## WHAT IS NEEDED
From the material below, gather every line that contains the word "instrument".
*** MATERIAL SUPPLIED
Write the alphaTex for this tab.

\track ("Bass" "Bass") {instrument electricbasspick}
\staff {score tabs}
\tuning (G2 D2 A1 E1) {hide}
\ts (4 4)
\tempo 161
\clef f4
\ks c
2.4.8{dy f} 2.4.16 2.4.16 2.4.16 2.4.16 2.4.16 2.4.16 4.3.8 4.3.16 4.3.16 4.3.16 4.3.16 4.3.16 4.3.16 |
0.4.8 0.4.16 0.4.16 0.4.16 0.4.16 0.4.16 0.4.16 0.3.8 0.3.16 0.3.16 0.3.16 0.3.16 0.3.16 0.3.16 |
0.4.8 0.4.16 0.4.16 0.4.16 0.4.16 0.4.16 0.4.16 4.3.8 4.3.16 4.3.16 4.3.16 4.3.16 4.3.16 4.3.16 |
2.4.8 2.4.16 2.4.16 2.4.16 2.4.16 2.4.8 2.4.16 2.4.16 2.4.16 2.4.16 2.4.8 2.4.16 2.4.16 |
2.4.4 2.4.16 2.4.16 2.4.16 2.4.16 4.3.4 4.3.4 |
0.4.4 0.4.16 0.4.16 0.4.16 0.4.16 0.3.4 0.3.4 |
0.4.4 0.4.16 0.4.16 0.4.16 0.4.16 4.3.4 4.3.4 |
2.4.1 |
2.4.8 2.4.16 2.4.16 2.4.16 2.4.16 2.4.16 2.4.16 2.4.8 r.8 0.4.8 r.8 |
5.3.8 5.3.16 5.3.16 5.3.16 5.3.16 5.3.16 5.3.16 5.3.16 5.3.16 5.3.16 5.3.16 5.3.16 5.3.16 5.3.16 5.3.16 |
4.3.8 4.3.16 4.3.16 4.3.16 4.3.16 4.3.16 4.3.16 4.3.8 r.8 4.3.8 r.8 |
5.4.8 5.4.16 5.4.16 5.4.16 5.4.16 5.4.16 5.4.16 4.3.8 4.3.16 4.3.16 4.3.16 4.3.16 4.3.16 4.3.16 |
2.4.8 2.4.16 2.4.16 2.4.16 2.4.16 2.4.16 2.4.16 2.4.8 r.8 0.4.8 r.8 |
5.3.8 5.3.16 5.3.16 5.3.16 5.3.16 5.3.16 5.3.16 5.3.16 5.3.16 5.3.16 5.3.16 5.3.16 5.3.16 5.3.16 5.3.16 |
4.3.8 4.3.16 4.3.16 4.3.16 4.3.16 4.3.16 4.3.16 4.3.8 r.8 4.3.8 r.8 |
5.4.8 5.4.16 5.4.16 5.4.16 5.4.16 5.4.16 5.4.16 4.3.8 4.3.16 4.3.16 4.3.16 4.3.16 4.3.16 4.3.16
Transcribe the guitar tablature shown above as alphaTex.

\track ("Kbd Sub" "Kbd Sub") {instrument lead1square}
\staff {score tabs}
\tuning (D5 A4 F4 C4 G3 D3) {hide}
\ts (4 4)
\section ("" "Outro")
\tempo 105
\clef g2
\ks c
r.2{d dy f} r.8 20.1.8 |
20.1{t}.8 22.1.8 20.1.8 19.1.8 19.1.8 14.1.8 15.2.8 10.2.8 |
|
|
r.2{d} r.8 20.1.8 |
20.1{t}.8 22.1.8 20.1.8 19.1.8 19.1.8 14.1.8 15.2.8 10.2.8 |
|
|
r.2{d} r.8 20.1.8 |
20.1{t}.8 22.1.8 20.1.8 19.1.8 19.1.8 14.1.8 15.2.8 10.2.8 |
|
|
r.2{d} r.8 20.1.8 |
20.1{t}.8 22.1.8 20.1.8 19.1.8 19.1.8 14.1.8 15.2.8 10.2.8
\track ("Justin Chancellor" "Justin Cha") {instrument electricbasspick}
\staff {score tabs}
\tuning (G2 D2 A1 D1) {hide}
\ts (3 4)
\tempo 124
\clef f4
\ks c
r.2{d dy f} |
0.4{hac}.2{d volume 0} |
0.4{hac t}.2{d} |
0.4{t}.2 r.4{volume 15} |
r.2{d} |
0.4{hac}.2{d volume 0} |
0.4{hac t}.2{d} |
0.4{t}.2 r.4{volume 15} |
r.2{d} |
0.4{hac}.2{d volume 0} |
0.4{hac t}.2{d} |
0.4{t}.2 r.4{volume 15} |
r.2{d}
******
## RESPONSE TO THE TASK
\track ("Bass" "Bass") {instrument electricbasspick}
\track ("Kbd Sub" "Kbd Sub") {instrument lead1square}
\track ("Justin Chancellor" "Justin Cha") {instrument electricbasspick}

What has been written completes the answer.